U.S. SENATE — Senator Steve Daines today applauded TransCanada’s announced 20-year commercial commitments to transport at least 500,000 barrels of oil daily through the recently-approved Keystone XL pipeline.
“This long-overdue project will inject millions of dollars in tax revenue to our rural communities and create thousands of jobs,” said Daines. “With permitting now in final stages of approval, I’m excited that after years of unnecessary political delays, construction of Keystone XL is moving forward.”
As Chairman of the Senate Western Caucus, Daines has been a leading Senate advocate of the Keystone XL pipeline’s construction, which President Donald Trump authorized last year.

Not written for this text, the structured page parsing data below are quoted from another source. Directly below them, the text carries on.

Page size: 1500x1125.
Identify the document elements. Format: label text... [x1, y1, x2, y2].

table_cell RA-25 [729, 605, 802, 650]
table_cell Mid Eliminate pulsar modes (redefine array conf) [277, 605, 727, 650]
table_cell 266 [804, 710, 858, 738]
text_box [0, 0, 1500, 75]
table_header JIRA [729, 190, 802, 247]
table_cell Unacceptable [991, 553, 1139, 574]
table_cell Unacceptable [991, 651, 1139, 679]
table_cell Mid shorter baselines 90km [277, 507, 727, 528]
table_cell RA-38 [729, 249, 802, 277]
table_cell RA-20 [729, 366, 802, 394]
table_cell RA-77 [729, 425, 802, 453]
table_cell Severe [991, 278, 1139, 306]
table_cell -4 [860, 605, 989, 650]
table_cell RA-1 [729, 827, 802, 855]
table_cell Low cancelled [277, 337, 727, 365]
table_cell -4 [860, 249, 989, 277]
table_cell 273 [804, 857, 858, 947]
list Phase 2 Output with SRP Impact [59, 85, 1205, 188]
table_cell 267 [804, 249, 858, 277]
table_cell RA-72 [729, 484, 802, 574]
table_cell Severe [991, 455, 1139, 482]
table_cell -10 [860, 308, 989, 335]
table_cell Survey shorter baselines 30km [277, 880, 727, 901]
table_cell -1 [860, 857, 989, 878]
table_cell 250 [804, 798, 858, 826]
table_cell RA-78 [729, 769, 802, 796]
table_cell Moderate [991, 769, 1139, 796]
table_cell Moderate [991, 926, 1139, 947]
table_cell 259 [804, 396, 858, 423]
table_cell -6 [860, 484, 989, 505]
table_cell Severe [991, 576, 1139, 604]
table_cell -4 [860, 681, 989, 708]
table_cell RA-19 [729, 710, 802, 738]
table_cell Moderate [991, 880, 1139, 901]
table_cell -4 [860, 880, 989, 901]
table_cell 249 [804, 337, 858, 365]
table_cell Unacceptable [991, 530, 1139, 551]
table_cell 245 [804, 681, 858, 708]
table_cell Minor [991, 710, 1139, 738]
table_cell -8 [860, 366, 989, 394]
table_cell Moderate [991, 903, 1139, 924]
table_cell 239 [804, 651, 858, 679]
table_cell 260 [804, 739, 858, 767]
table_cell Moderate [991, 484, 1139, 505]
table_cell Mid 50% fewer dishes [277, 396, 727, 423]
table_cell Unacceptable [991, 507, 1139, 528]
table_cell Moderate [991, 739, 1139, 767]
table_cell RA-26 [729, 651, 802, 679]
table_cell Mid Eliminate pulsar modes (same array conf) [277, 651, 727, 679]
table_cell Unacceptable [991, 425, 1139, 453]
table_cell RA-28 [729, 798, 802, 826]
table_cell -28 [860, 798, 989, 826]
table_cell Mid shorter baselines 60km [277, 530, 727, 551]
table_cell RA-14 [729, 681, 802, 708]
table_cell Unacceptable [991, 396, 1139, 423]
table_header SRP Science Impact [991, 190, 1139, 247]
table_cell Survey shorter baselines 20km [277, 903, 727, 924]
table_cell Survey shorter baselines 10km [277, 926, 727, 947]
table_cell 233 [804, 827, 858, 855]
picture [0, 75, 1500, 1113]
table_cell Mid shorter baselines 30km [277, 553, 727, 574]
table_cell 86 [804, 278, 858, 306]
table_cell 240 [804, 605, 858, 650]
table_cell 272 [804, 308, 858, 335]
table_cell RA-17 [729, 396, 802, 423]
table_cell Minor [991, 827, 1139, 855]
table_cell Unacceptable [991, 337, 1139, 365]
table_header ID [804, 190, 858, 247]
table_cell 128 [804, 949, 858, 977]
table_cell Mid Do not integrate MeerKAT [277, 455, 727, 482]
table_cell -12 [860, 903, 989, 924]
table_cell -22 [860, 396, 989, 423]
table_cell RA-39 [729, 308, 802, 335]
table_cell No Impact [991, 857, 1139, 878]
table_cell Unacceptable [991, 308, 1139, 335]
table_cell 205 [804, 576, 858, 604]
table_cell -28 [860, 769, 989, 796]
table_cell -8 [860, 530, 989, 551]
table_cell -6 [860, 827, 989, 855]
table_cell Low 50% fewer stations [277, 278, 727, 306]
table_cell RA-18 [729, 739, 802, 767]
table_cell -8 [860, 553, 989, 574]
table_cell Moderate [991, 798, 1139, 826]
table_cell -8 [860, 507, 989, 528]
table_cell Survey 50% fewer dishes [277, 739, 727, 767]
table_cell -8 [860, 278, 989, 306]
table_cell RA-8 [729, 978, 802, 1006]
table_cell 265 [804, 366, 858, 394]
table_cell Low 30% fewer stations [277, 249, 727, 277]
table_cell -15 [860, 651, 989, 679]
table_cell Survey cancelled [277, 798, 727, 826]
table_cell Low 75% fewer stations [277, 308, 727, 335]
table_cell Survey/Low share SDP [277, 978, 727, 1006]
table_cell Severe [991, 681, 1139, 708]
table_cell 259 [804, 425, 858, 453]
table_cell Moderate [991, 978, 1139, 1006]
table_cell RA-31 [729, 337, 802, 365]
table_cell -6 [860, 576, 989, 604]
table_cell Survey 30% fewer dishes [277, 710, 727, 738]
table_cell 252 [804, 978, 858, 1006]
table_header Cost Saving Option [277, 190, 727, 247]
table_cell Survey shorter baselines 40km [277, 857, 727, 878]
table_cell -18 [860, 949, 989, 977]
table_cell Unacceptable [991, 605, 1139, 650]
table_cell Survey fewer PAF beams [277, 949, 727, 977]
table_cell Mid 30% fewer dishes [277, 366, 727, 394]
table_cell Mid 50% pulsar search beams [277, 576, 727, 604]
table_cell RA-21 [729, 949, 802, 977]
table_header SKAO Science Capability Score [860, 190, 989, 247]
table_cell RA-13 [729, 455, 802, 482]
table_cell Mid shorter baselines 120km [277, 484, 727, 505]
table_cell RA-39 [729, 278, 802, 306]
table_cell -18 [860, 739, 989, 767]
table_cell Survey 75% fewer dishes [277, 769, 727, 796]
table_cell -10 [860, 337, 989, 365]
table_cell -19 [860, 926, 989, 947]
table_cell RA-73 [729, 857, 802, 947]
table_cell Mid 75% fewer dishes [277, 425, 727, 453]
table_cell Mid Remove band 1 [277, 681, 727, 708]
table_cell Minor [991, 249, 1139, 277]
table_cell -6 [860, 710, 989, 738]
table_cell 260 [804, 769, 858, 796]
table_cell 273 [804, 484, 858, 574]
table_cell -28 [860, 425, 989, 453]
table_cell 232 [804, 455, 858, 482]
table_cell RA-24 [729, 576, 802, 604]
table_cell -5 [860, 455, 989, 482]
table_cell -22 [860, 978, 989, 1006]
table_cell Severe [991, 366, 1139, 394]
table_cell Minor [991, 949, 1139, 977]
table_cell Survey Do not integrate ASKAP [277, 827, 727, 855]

The Keystone XL pipeline is a much-needed lifeline to many rural Montana communities, entering the United States through Phillips County, traveling about 284 miles across eastern Montana to South Dakota.
The Obama administration unconscionably vetoed this project, creating uncertainty that would have created about 800 jobs in Montana, help keep electricity prices affordable for families, and generate more than $80 million in Montana property taxes, more than $16 million of which would be distributed to Montana’s schools and university system.
Background:
On March 24, 2017, President Trump authorized construction of Keystone XL pipeline.
On January 24 2017, Daines praised Trump’s action to start moving forward construction of the pipeline
In Daines’ letter to Trump on December 6, 2016, Daines urged him to take immediate action in starting the process to build the Keystone XL pipeline.
On November 6 2015, former President Barack Obama rejected TransCanada’s application to build the job-creating Keystone XL pipeline.
Daines was original cosponsor of S. 1, the bill to approve construction of the Keystone XL pipeline, that was vetoed on February 24, 2015.
In the U.S. House of Representatives, Daines co-sponsored the Northern Route Approval Act, bipartisan legislation that also would permit construction of the Keystone XL pipeline.